Platelet activation and high tissue factor level predict acute stent thrombosis in pig coronary arteries: Prothrombogenic response of drug-eluting or bare stent implantation within the first 24 hours

Abstract

Increased thrombogenicity of drug-eluting stents (DESs) has recently been reported. The aim of the present study was to investigate the prothrombogenic effect of DESs and Bare stents, and determine factors predictive of acute stent thrombosis (AST) in preclinical experiments using new stent design or coating.
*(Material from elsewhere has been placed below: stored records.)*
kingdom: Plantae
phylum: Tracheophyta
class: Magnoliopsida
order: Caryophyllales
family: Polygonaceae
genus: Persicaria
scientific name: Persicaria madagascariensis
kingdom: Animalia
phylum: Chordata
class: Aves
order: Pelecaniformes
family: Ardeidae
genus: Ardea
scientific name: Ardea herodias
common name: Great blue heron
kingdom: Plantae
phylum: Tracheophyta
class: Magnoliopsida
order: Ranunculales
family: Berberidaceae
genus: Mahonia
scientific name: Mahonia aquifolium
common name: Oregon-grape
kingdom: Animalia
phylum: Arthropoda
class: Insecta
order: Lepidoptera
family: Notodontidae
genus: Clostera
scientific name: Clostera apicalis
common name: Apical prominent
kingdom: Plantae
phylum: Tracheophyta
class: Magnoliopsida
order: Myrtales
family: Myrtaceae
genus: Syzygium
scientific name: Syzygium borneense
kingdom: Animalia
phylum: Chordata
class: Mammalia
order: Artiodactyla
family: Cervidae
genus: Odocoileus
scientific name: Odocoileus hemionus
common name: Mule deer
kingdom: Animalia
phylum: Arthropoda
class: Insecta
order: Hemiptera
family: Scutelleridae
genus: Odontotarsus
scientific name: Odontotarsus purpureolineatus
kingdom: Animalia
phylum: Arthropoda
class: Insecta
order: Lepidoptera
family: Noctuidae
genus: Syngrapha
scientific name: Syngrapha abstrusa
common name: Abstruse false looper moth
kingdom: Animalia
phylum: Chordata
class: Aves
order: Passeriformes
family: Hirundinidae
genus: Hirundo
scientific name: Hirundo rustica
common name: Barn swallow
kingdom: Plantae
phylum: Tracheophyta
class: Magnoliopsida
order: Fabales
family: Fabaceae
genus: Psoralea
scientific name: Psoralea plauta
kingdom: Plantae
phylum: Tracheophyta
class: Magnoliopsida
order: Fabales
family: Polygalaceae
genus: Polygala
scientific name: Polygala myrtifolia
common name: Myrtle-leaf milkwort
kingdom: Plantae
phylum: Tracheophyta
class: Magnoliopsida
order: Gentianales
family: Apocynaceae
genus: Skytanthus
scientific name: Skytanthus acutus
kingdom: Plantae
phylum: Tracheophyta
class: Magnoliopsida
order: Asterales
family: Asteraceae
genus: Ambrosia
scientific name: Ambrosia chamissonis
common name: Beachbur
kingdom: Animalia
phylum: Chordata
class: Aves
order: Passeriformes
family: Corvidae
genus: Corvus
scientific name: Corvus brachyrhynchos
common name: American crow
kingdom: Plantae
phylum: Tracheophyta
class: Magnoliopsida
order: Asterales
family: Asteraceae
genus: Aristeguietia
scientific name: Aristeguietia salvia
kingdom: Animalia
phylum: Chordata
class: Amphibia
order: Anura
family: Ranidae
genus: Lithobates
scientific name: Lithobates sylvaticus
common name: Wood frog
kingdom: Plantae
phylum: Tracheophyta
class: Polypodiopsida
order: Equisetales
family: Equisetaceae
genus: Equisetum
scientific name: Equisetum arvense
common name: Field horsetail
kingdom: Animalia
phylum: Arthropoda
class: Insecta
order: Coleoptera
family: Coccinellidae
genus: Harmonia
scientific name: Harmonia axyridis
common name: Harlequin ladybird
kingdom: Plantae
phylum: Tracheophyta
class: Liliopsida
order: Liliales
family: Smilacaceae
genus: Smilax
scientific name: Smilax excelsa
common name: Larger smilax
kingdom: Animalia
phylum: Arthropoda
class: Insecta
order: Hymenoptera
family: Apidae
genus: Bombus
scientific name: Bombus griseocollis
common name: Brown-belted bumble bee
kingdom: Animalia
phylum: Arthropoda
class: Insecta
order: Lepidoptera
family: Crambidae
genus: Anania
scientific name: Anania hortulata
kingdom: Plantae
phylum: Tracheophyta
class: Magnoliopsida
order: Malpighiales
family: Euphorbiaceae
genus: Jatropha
Circulating pre- and post-stenting parameters of platelet activation (mean platelet volume, MPV; platelet distribution width, platelet large cell ratio), thrombin activation (thrombin-antithrombin complex, TAT and prothrombin fragments, F1+2), tissue factor antigen (TF-ag) and -activity (TF-act) and plasminogen activator inhibitor-1 (PAI-1) were measured in 141 consecutive pigs. Stent implantations were performed after pretreatment with aspirin and clopidogrel with unfractionated heparin anticoagulation. Nineteen pigs (groups AST-DES, n = 12; and AST-Bare, n = 7) died mean 6.3 +/- 2.9 h after stent implantation from AST. The remaining 122 control (C) pigs (groups C-DES, n = 76, and C-Bare, n = 46) survived the 1-month follow-up. Non-significantly elevated levels of post-stent F1+2 and TAT were measured in AST groups. Post-stenting MPV was increased significantly in the groups ASTDES and AST-Bare as compared with the groups C-DES and C-Bare (11.73 +/- 1.12 and 11.6 +/- 0.68 vs. 8.85 +/- 0.78 and 9.04 +/- 0.81 fL; p < 0.001), similarly to TF-ag (189.1 +/- 87.5 and 127 +/- 34.9 vs. 42.5 +/- 24.6 and 35.3 +/- 37.6 pg/ml; p < 0.001, respectively), Tfact (3.23 +/- 0.95 and 2.73 +/- 1.68 vs. 1.43 +/- 1.12 and 1.61 +/- 1.31 pM; p < 0.01, respectively) and PAI-1 (99.1 +/- 15.8 and 99 +/- 14.7 vs.53.4 +/- 40.2 and 46.9 +/- 42.4 ng/ml;p < 0.01, respectively). Multivariate analysis revealed elevated post-stenting plasma levels of TF-ag (p = 0.016) and MPV (p = 0.001) as independent risk factors for developing AST within the first 24 h in a porcine coronary stent model.